**Exercise set:**
A. In the netgraph locking post, at what URL did the sender put the file after the attachment failed to come through?
B. Update the netgraph locking post, starting with "Skip site navigation" and going on through "primatives. take 1.", so that "Julian Elischer" is replaced by "J. Elischer".

**Supplied passage:**
Skip site navigation (1)Skip section navigation (2)
Date:      Sun, 17 Dec 2000 10:22:36 -0800
From:      Julian Elischer <julian@elischer.org>
To:        archie@freebsd.org, phk@freebsd.org, brian@freebsd.org, smp@freebsd.org
Subject:   Re: Netgraph locking primatives. take 1.
Message-ID:  <3A3D046C.76A001FE@elischer.org>
References:  <3A3CFF88.6B98890@elischer.org>

next in thread | previous in thread | raw e-mail | index | archive | help
This is a multi-part message in MIME format.
--------------A62F680A062585DDD860F02F
Content-Type: text/plain; charset=iso-8859-15
Content-Transfer-Encoding: 7bit

Julian Elischer wrote:
> 
> here is a first pass at some locking primatives for netgraph.
> 
> 
wierd.
I attached the file but it didn't make it back to me here..
so it's at:
http://www.freebsd.org/~julian/locks.c





>   --------------------------------------------------------------------------------
>  [Image]

why was it attached as an image??????
I'll try again anyhow

-- 
      __--_|\  Julian Elischer
     /       \ julian@elischer.org
    (   OZ    ) World tour 2000
---> X_.---._/  presently in:  Budapest
            v
--------------A62F680A062585DDD860F02F
Content-Type: image/x-xbitmap;
 name="locks.c"
Content-Transfer-Encoding: 7bit
Content-Disposition: inline;
 filename="locks.c"

#define SMP
#define _KERNEL

#include <sys/types.h>
#include <sys/systm.h>
#include <sys/mutex.h>



#define NULL ((void *)0)

struct ng_qelem {
	struct ng_qelem *next;
	u_int	flags;
/*
	struct mbuf *m;
	meta_p	meta;
*/
};
#define NGQE_READER	0x00
#define NGQE_WRITER	0x01
#define NGQE_TYPE	0x01

struct ng_queue {
	u_long	flag;
	struct mtx mtx;
	struct ng_qelem *queue;
	struct ng_qelem **last;
};

/* The ordering here is important! don;t shuffle these.
 * If  you add READ_PENDING to the word when it has READ_PENDING
 * already set, you generate a carry into the reader count,
 * this you atomically add a reader, and remove the pending reader count!

**Supplied data:**

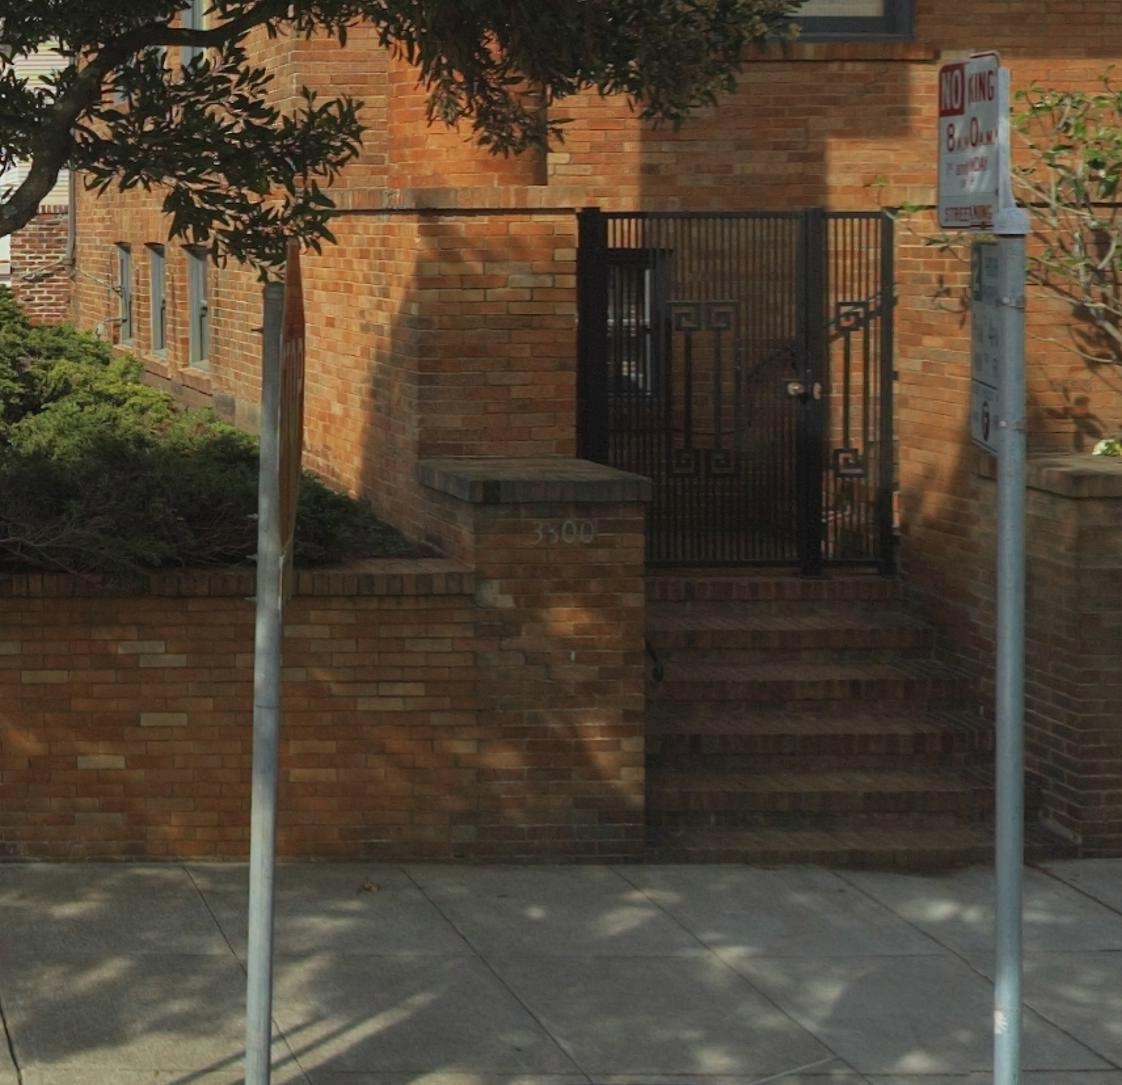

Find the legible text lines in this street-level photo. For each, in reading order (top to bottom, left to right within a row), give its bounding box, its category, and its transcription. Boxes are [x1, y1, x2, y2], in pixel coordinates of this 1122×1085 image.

**Responses per task:**
A. http://www.freebsd.org/~julian/locks.c

B.
Skip site navigation (1)Skip section navigation (2)
Date:      Sun, 17 Dec 2000 10:22:36 -0800
From:      J. Elischer <julian@elischer.org>
To:        archie@freebsd.org, phk@freebsd.org, brian@freebsd.org, smp@freebsd.org
Subject:   Re: Netgraph locking primatives. take 1.